> AIM OF THE EXERCISE:
Please reproduce word for word the stretch from the start of the rows through the line that contains "537.5], [0, 0, 1]] dist [0.001337, -0.000571]", leaving the pictures out of your answer.

EXERCISE MATERIAL Start Marker

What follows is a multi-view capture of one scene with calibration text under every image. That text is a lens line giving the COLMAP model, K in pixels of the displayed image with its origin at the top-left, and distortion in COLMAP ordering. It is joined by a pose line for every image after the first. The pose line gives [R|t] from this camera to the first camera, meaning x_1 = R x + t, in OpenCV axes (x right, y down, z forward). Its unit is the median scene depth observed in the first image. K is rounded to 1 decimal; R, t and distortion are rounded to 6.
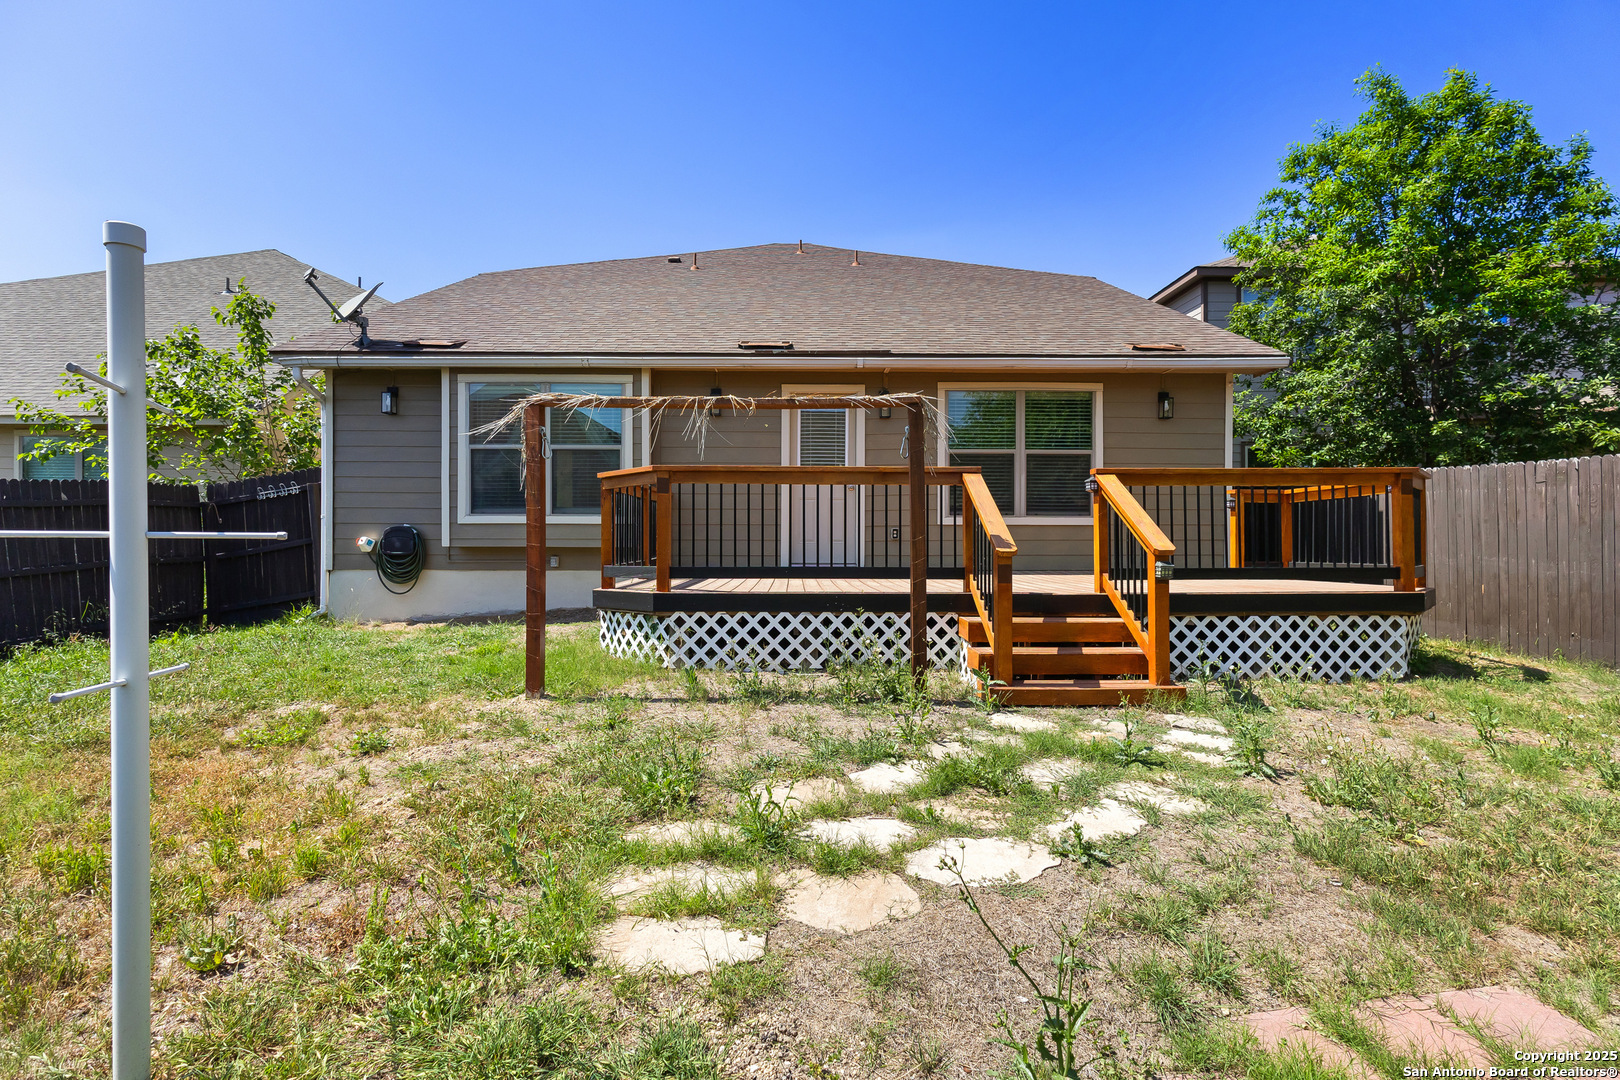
lens RADIAL K [[756.0, 0, 809.2], [0, 756.0, 537.3], [0, 0, 1]] dist [0.001337, -0.000571]
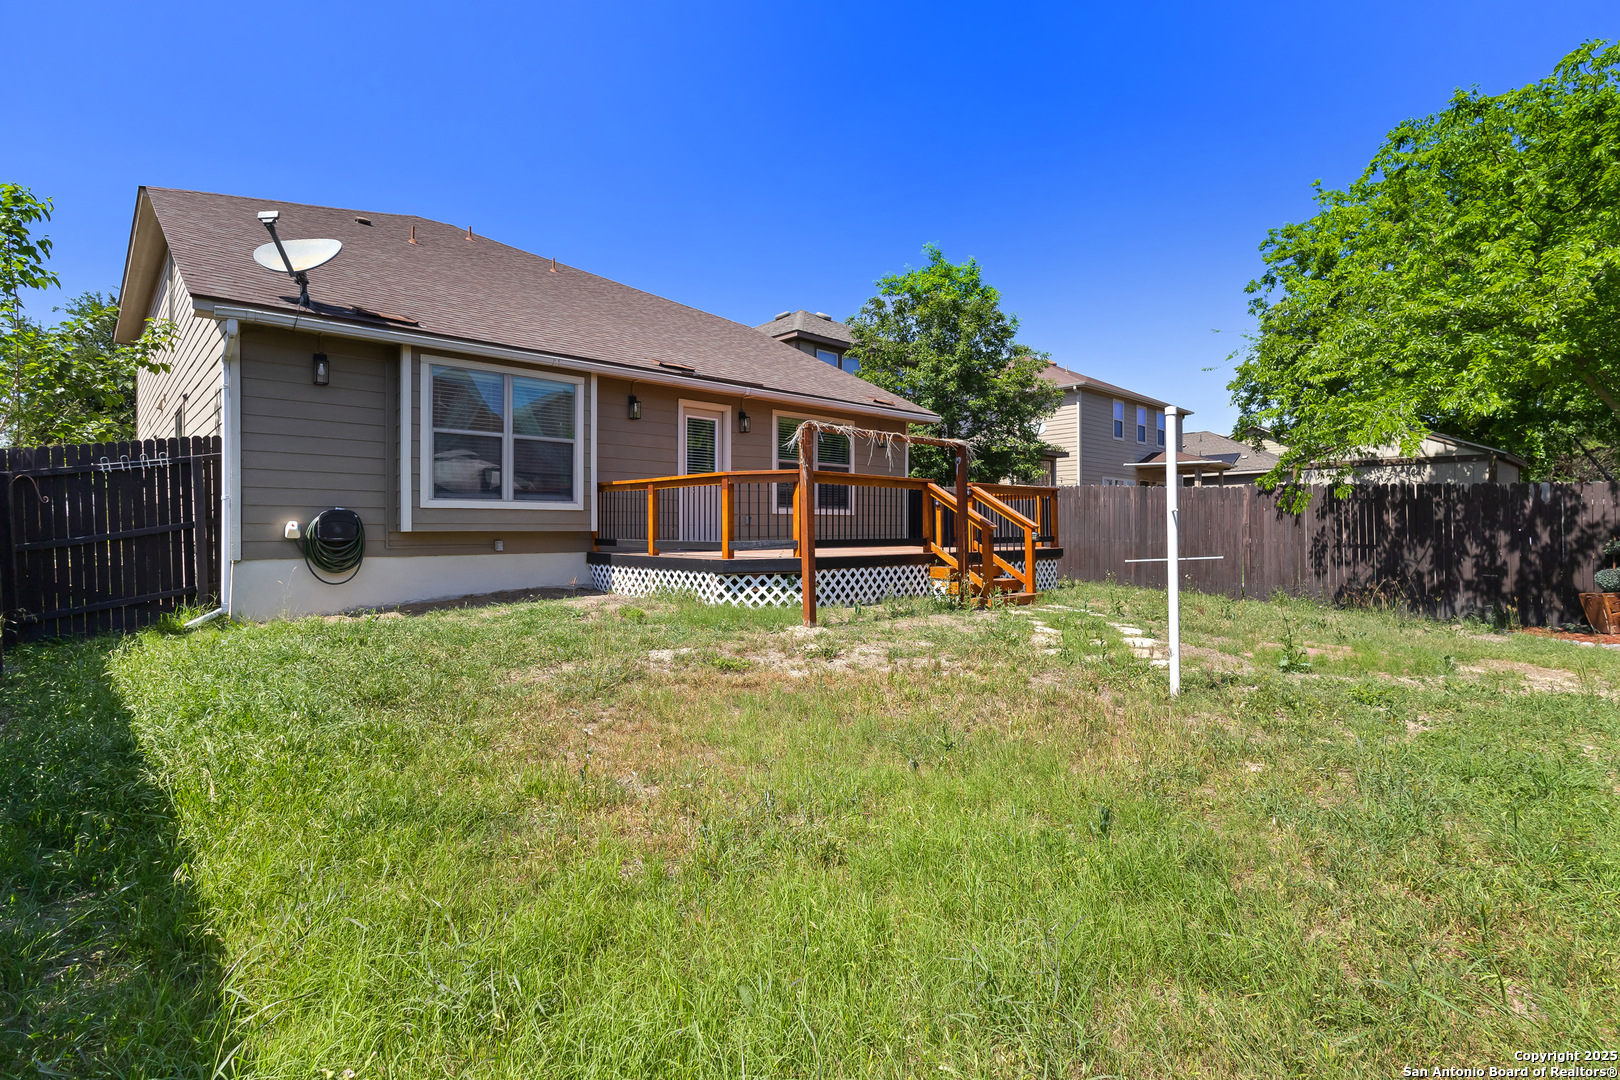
lens RADIAL K [[756.0, 0, 813.1], [0, 756.0, 537.5], [0, 0, 1]] dist [0.001337, -0.000571]
pose [[0.725136, -0.014482, 0.688454, -0.765441], [0.001771, 0.999815, 0.019166, 0.002356], [-0.688604, -0.012679, 0.725027, -0.054097]]
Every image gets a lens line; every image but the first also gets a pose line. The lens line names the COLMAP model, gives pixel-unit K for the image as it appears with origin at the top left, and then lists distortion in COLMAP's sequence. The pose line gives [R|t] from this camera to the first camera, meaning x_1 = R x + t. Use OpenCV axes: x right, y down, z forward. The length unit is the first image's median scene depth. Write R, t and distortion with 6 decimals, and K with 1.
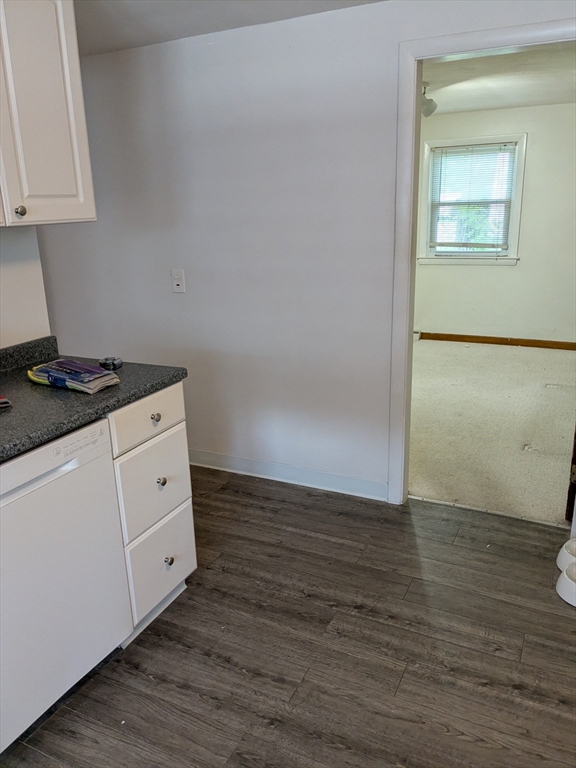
lens RADIAL K [[610.5, 0, 285.5], [0, 610.5, 383.2], [0, 0, 1]] dist [0.065517, -0.092862]
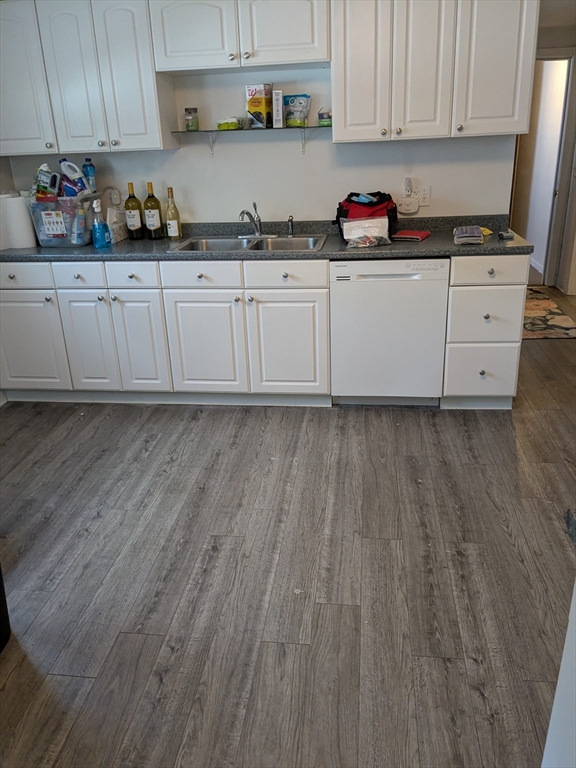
lens RADIAL K [[610.5, 0, 285.7], [0, 610.5, 383.2], [0, 0, 1]] dist [0.065517, -0.092862]
pose [[0.334058, 0.363518, -0.869632, 1.070224], [-0.237135, 0.925372, 0.295726, -0.017270], [0.912235, 0.107431, 0.395331, -0.028162]]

EXERCISE MATERIAL End Marker

> OUTPUT FOR THIS TASK:
What follows is a multi-view capture of one scene with calibration text under every image. That text is a lens line giving the COLMAP model, K in pixels of the displayed image with its origin at the top-left, and distortion in COLMAP ordering. It is joined by a pose line for every image after the first. The pose line gives [R|t] from this camera to the first camera, meaning x_1 = R x + t, in OpenCV axes (x right, y down, z forward). Its unit is the median scene depth observed in the first image. K is rounded to 1 decimal; R, t and distortion are rounded to 6.
lens RADIAL K [[756.0, 0, 809.2], [0, 756.0, 537.3], [0, 0, 1]] dist [0.001337, -0.000571]
lens RADIAL K [[756.0, 0, 813.1], [0, 756.0, 537.5], [0, 0, 1]] dist [0.001337, -0.000571]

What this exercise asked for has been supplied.